* **REQUIRED ACTION**:
Your reply should reproduce each record precisely as written.

----------

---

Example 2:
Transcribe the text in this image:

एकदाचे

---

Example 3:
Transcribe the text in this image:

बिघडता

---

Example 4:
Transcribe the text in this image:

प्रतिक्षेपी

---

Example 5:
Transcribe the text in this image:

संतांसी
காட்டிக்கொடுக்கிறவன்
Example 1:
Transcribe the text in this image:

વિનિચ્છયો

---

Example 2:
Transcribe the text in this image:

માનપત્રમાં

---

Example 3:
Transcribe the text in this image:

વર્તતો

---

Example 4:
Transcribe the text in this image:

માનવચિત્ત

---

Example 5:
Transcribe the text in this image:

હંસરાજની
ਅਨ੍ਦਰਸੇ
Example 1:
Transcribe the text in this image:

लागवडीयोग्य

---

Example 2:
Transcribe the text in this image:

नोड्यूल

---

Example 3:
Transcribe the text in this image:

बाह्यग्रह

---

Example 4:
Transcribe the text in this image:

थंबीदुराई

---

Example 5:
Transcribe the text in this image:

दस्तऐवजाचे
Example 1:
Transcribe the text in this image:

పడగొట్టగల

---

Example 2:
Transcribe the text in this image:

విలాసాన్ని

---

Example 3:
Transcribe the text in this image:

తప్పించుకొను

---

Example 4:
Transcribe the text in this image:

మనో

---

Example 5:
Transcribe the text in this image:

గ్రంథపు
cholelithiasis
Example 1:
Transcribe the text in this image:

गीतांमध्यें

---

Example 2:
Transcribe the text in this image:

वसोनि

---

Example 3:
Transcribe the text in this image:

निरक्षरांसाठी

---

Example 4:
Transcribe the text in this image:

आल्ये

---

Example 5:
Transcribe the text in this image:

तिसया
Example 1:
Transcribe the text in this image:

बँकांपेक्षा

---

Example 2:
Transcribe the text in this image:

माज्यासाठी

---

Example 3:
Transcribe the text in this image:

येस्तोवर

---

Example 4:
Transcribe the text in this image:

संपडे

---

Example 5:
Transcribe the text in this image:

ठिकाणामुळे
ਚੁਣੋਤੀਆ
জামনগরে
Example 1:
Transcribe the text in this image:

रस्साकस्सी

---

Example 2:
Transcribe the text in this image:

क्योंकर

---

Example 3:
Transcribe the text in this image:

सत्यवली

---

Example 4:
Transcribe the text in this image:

----------

* **OUTPUT FOR THIS EXERCISE**:
---

Example 2:
Transcribe the text in this image:

एकदाचे

---

Example 3:
Transcribe the text in this image:

बिघडता

---

Example 4:
Transcribe the text in this image:

प्रतिक्षेपी

---

Example 5:
Transcribe the text in this image:

संतांसी
காட்டிக்கொடுக்கிறவன்
Example 1:
Transcribe the text in this image:

વિનિચ્છયો

---

Example 2:
Transcribe the text in this image:

માનપત્રમાં

---

Example 3:
Transcribe the text in this image:

વર્તતો

---

Example 4:
Transcribe the text in this image:

માનવચિત્ત

---

Example 5:
Transcribe the text in this image:

હંસરાજની
ਅਨ੍ਦਰਸੇ
Example 1:
Transcribe the text in this image:

लागवडीयोग्य

---

Example 2:
Transcribe the text in this image:

नोड्यूल

---

Example 3:
Transcribe the text in this image:

बाह्यग्रह

---

Example 4:
Transcribe the text in this image:

थंबीदुराई

---

Example 5:
Transcribe the text in this image:

दस्तऐवजाचे
Example 1:
Transcribe the text in this image:

పడగొట్టగల

---

Example 2:
Transcribe the text in this image:

విలాసాన్ని

---

Example 3:
Transcribe the text in this image:

తప్పించుకొను

---

Example 4:
Transcribe the text in this image:

మనో

---

Example 5:
Transcribe the text in this image:

గ్రంథపు
cholelithiasis
Example 1:
Transcribe the text in this image:

गीतांमध्यें

---

Example 2:
Transcribe the text in this image:

वसोनि

---

Example 3:
Transcribe the text in this image:

निरक्षरांसाठी

---

Example 4:
Transcribe the text in this image:

आल्ये

---

Example 5:
Transcribe the text in this image:

तिसया
Example 1:
Transcribe the text in this image:

बँकांपेक्षा

---

Example 2:
Transcribe the text in this image:

माज्यासाठी

---

Example 3:
Transcribe the text in this image:

येस्तोवर

---

Example 4:
Transcribe the text in this image:

संपडे

---

Example 5:
Transcribe the text in this image:

ठिकाणामुळे
ਚੁਣੋਤੀਆ
জামনগরে
Example 1:
Transcribe the text in this image:

रस्साकस्सी

---

Example 2:
Transcribe the text in this image:

क्योंकर

---

Example 3:
Transcribe the text in this image:

सत्यवली

---

Example 4:
Transcribe the text in this image:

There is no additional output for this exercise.